Ora, dentro desse regime, o vendedor tem “o dever de entregar ao consumidor bens que sejam conformes com o contrato de compra e venda” (artigo 2.º, n.º 1, do mesmo Decreto-Lei n.º 67/2003). Isto é, bens que tenham as qualidades indicadas pelo vendedor, que sejam adequados ao uso específico e às utilizações habitualmente dadas a outros do mesmo género e que apresentem as qualidades e desempenho habituais do tipo a que pertencem (artigo 2.º-2 da Diretiva 1999/44/CE).

Acresce que a compra e venda de bens de consumo é uma subespécie do contrato de compra e venda e, consequentemente, aplicam-se-lhe as regras gerais do CC, as regras da lDC, as regras especiais do Dl 84/2021, de 18 de outubro, bem como todas as transversais aos contratos de consumo [9]

O artigo 874º do C. Civil define a compra e venda é definida como "o contrato pelo qual se transmite a propriedade de uma coisa ou outro direito, mediante um preço".
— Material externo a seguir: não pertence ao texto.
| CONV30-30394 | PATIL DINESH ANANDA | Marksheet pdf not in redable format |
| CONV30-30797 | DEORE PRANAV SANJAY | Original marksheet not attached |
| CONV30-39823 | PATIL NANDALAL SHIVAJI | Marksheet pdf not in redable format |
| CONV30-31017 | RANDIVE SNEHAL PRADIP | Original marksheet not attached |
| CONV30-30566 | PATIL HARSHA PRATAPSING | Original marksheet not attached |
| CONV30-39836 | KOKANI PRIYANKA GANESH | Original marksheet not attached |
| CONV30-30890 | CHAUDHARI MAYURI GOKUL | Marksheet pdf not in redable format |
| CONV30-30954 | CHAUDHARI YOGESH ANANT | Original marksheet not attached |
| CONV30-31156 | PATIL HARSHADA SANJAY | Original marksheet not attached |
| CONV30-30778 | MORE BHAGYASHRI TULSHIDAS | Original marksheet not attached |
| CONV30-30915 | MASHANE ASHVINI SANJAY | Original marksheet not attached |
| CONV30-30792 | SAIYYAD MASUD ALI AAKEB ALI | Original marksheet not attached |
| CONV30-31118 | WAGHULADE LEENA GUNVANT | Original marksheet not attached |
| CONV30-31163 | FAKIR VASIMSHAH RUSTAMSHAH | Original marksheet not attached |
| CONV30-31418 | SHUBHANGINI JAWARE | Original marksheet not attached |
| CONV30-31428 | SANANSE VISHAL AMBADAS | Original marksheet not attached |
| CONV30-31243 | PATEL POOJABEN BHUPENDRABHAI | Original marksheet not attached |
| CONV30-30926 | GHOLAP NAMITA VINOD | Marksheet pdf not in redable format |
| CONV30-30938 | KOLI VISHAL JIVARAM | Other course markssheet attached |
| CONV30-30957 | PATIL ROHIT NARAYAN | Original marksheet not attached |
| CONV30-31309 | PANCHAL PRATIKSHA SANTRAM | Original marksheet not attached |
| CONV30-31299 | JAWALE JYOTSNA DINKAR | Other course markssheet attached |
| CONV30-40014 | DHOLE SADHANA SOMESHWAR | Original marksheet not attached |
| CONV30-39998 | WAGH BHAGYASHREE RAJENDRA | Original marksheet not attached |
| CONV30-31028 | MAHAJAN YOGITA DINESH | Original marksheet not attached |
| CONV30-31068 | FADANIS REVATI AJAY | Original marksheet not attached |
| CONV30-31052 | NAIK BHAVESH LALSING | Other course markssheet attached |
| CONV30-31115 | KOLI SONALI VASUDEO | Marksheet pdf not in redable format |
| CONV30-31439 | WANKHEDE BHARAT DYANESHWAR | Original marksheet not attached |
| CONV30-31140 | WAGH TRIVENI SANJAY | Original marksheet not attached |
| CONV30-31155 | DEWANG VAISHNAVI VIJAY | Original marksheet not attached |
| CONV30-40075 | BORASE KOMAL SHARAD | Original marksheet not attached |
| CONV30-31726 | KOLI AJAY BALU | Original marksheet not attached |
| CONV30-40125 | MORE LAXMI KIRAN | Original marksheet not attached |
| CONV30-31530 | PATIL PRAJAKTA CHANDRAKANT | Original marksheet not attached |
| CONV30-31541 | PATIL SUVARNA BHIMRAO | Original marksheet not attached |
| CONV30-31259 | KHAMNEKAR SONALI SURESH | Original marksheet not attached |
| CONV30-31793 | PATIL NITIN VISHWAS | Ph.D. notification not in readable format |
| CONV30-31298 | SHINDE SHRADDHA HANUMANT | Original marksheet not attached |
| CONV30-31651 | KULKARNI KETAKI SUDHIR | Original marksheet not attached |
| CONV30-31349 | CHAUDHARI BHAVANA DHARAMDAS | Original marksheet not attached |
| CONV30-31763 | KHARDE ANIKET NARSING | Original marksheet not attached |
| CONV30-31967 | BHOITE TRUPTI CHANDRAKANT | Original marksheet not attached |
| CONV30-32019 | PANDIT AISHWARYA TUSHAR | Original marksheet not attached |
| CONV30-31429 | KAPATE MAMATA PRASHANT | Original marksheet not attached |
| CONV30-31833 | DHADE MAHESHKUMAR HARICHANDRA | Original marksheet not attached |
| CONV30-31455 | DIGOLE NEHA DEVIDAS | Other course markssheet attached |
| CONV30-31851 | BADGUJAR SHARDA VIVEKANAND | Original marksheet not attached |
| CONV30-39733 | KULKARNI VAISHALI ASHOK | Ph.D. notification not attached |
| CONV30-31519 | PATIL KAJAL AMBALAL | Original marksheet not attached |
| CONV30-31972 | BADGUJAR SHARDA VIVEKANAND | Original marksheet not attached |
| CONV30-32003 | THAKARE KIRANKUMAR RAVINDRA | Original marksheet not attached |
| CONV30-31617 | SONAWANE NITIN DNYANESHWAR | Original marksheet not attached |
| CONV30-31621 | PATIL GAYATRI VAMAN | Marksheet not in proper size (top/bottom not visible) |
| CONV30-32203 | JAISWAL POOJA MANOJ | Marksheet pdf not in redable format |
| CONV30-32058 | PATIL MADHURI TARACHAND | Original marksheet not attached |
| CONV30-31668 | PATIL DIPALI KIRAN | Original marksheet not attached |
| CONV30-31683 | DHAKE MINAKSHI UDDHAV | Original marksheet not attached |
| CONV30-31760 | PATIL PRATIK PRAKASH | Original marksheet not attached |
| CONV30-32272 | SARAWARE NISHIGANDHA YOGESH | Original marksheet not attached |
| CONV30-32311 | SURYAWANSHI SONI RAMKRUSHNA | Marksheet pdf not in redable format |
Tal contrato tem, como efeitos essenciais, a transmissão da propriedade da coisa ou da titularidade do direito; a obrigação de entregar a coisa; e a obrigação de pagar o preço (artigo 879º do C. Civil).

Assim, autora e réu celebraram contratos de compra e venda, dos quais, resulta para a autora a obrigação de transmitir a propriedade dos concretos bens em apreço e para o réu resultou a obrigação de pagar os preços acordados.

À autora, na qualidade de vendedora dos bens cabia alegar e provar a concreta relação contratual estabelecida com o réu, os factos constitutivos dessa relação: celebração de um acordo entre as parte pelo qual a autora vendeu ao réu os concretos bens descritos na petição inicial e os factos constitutivos da obrigação de pagamento dos concretos preços parcelares desses bens acordados pelas partes.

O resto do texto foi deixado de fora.